The stickiest problem with using the MSVC ABI, though, is when dependencies include assembly code. The build system will tries to package it as a library instead of an archive, and I couldn’t find how to change it. Ultimately, I set it so that Clang always builds an archive instead of a library, because when I’m building Rust, the C code is always a dependency. To do this, I set -fuse-ld=llvm-lib
, as opposed to -fuse-ld=lld-link
. The Rust linker still needs to be lld-link
.
Something to be aware when overriding CFLAGS
when building with cargo xwin
is that the .cargo/config.toml
file is parsed after xwin
is run, so the .cargo/config.toml
CFLAGS
completely overwrite the CFLAGS
set by xwin
. That means you need to find out what options xwin
would have set (check out the source code) and set them manually. Then, run the build with cargo xwin build --target <target>
and everything should work.
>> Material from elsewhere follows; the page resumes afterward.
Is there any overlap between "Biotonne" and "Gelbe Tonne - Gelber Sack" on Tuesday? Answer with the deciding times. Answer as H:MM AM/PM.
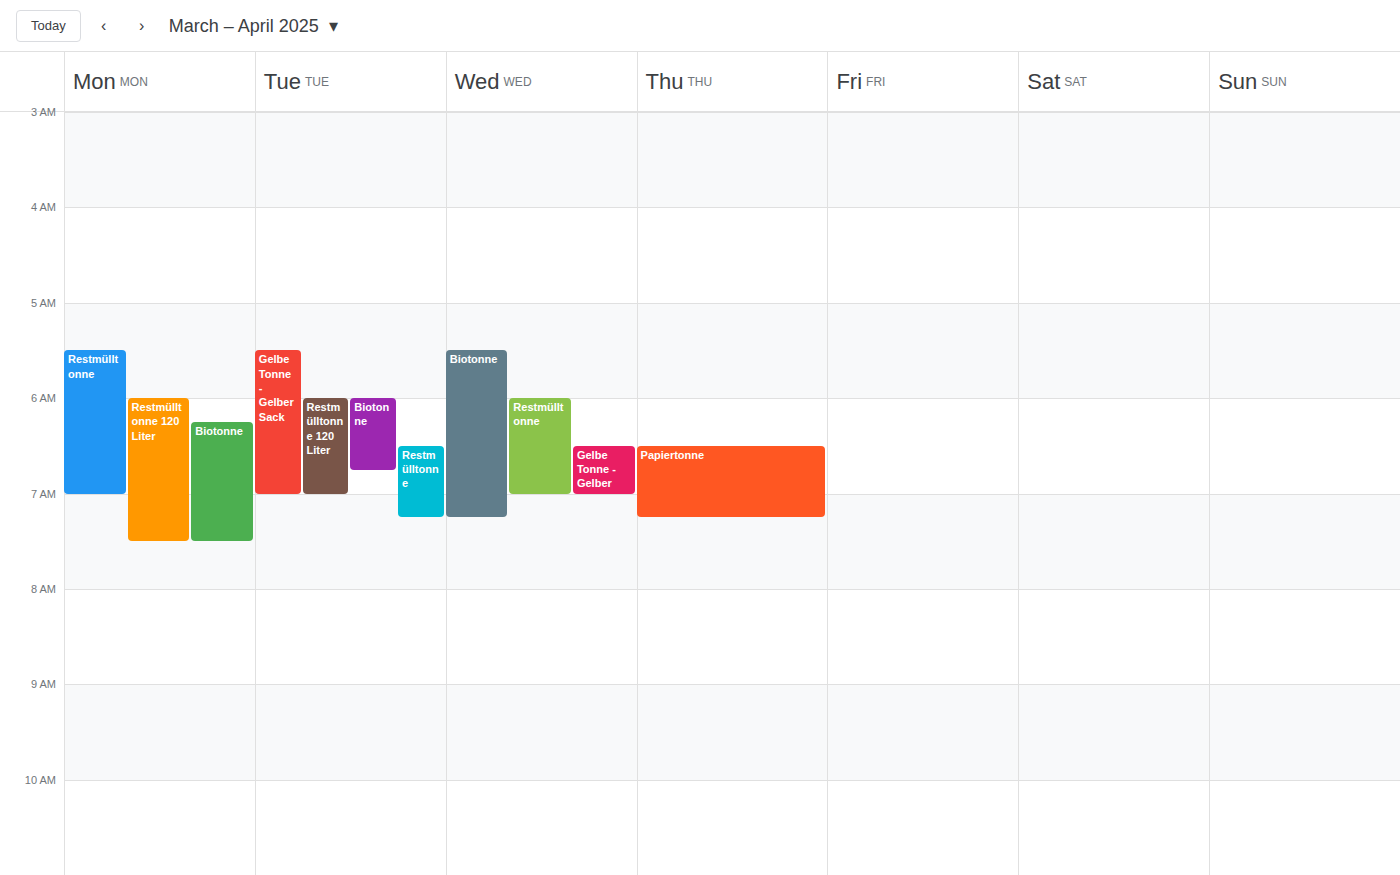
"Biotonne" runs 6:00 AM to 6:45 AM, inside "Gelbe Tonne - Gelber Sack" -- they overlap.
This is what my .cargo/config.toml
looked like for building with xwin
:
[env]
CFLAGS_x86_64-pc-windows-msvc = "/imsvc/Users/asherwhite/Library/Caches/cargo-xwin/xwin/crt/include /imsvc/Users/asherwhite/Library/Caches/cargo-xwin/xwin/sdk/include/ucrt /imsvc/Users/asherwhite/Library/Caches/cargo-xwin/xwin/sdk/include/um /imsvc/Users/asherwhite/Library/Caches/cargo-xwin/xwin/sdk/include/shared -fuse-ld=llvm-lib -Wno-implicit-function-declaration -Xclang -target-cpu -Xclang nehalem --target=x86_64-pc-windows-msvc"
CFLAGS_aarch64-pc-windows-msvc = "/imsvc/Users/asherwhite/Library/Caches/cargo-xwin/xwin/crt/include /imsvc/Users/asherwhite/Library/Caches/cargo-xwin/xwin/sdk/include/ucrt /imsvc/Users/asherwhite/Library/Caches/cargo-xwin/xwin/sdk/include/um /imsvc/Users/asherwhite/Library/Caches/cargo-xwin/xwin/sdk/include/shared -fuse-ld=llvm-lib -Wno-implicit-function-declaration --target=aarch64-pc-windows-msvc"
Cross-compilation can be a pain, but I hope this blog post helped smooth the process for you. When it’s done properly, it helps you take advantage of multiple operating systems and the advantages of each one, and at the same time keeping maximum performance.